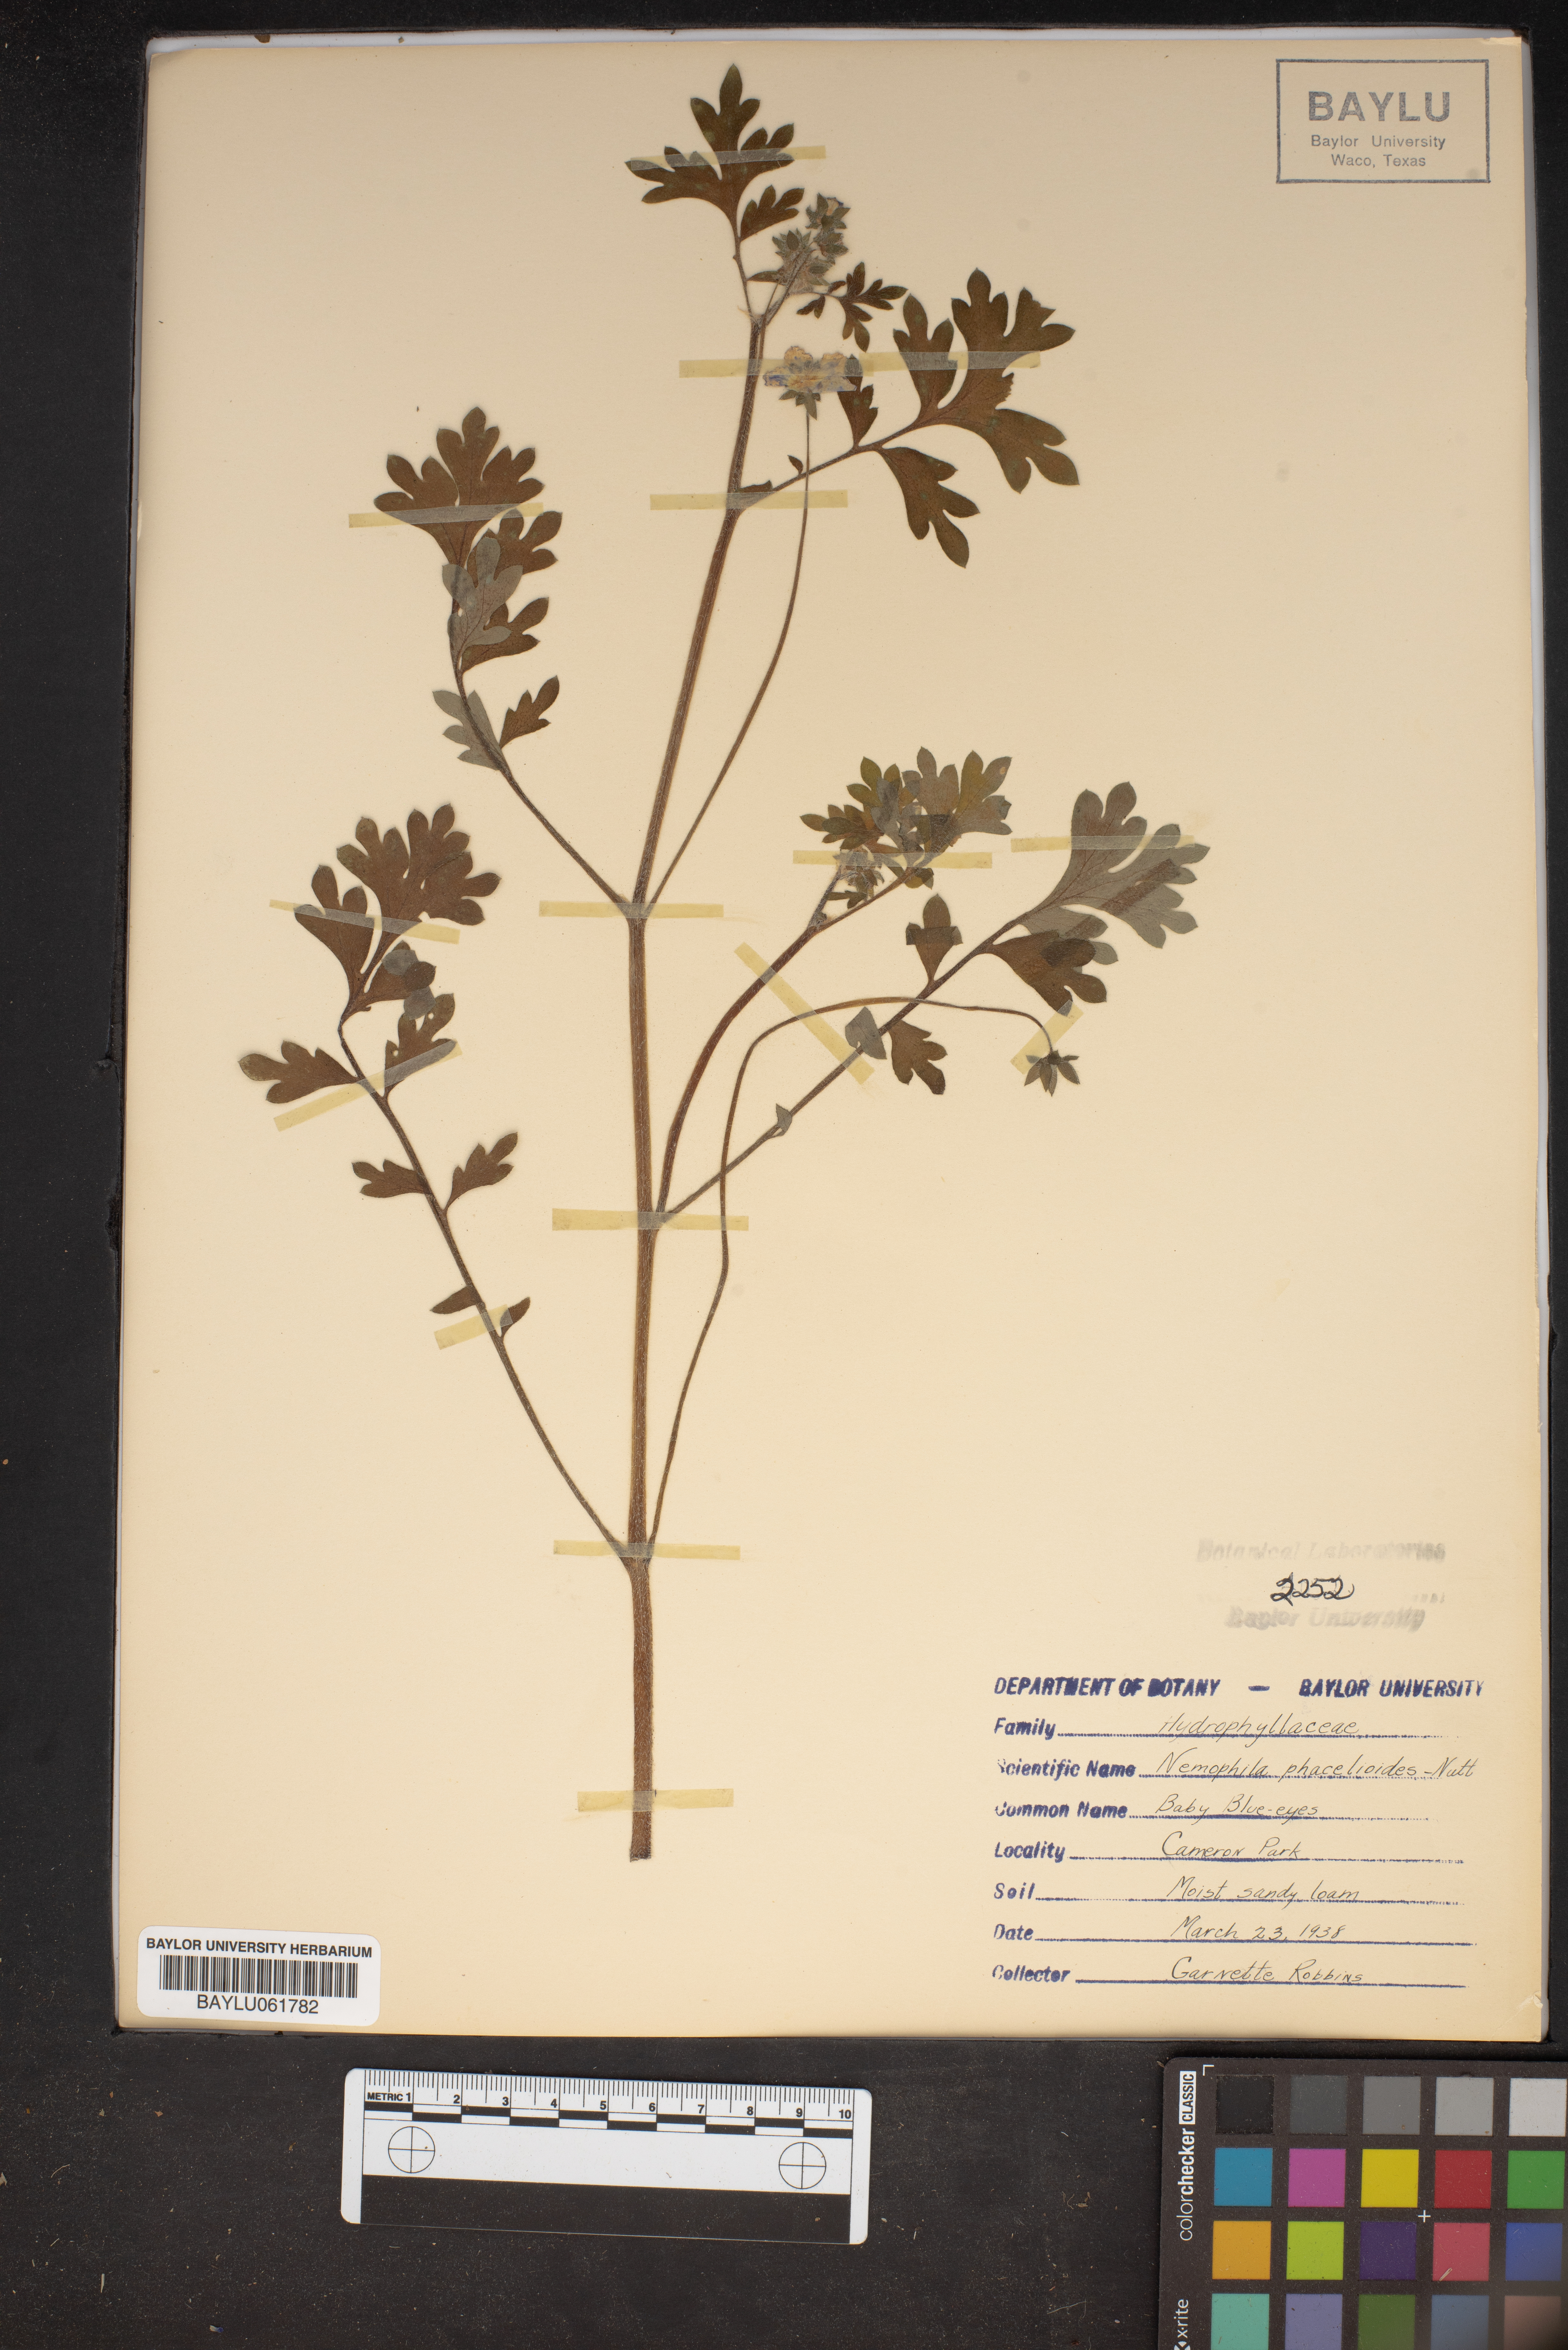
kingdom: Plantae
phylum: Tracheophyta
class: Magnoliopsida
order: Boraginales
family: Hydrophyllaceae
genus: Nemophila
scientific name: Nemophila phacelioides
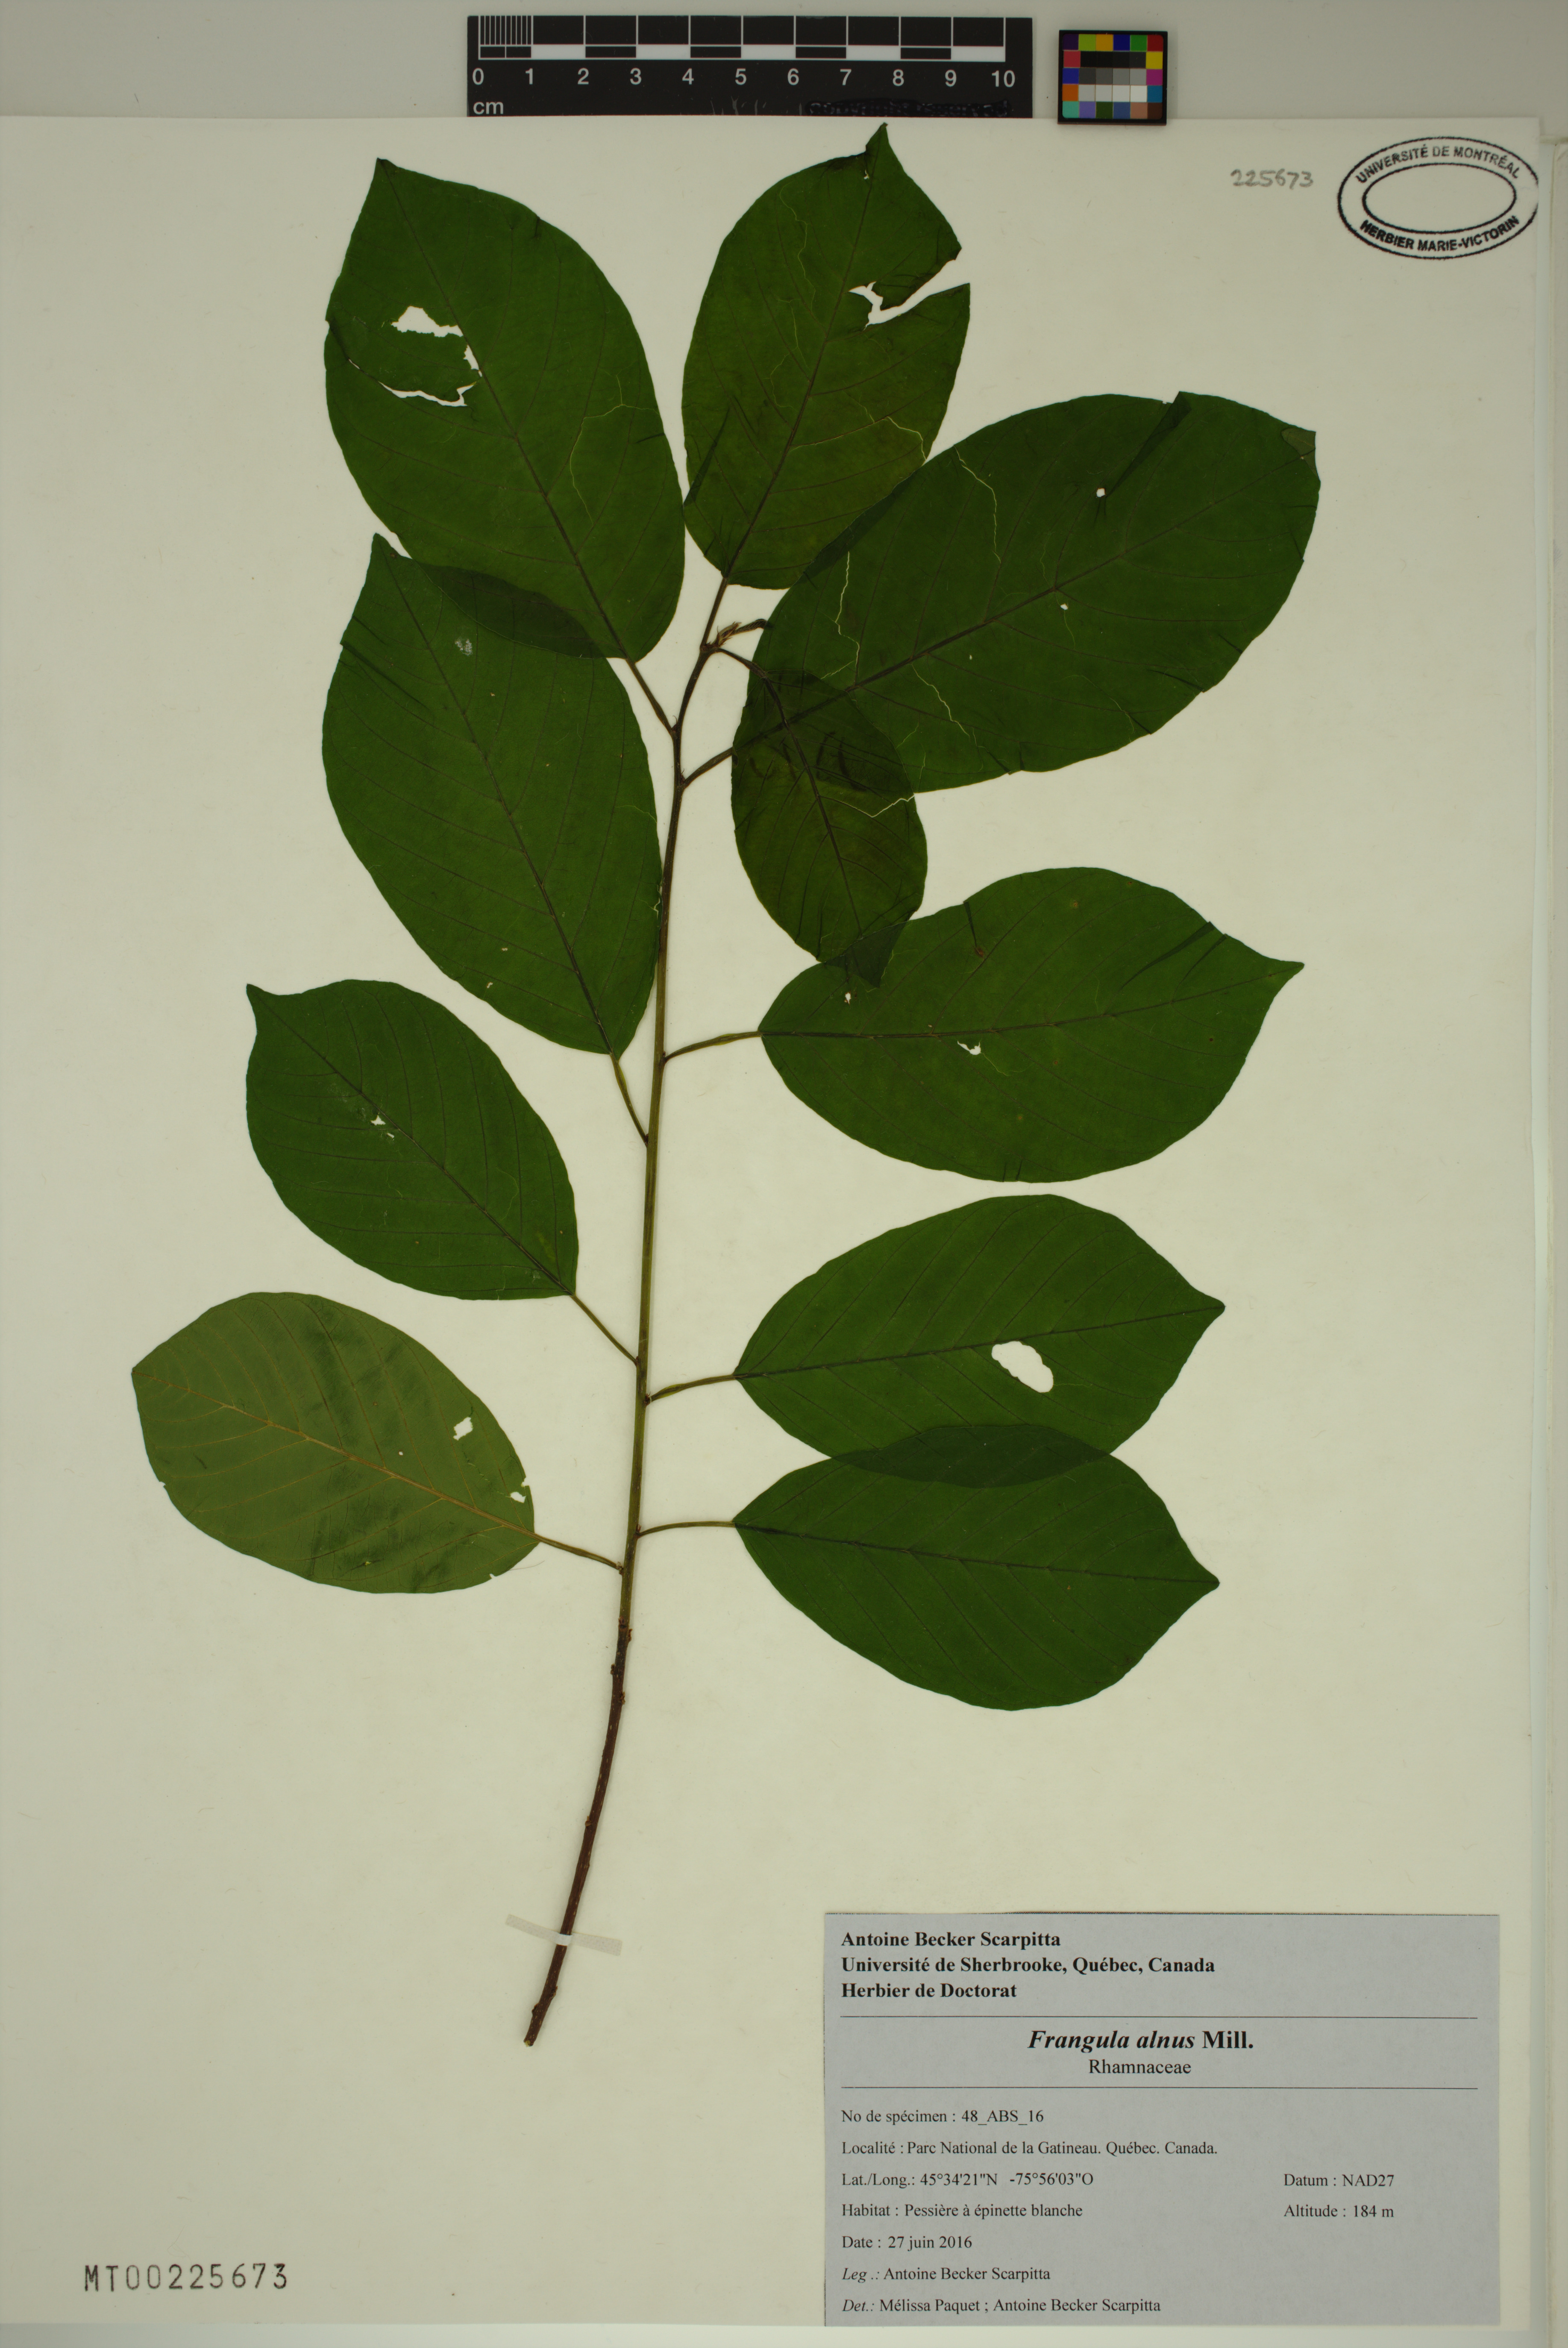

◆ What you will do: Reproduce the text lines of every entry above word for word, leaving out the pictures.

◆ Result of the task:
kingdom: Plantae
phylum: Tracheophyta
class: Magnoliopsida
order: Boraginales
family: Hydrophyllaceae
genus: Nemophila
scientific name: Nemophila phacelioides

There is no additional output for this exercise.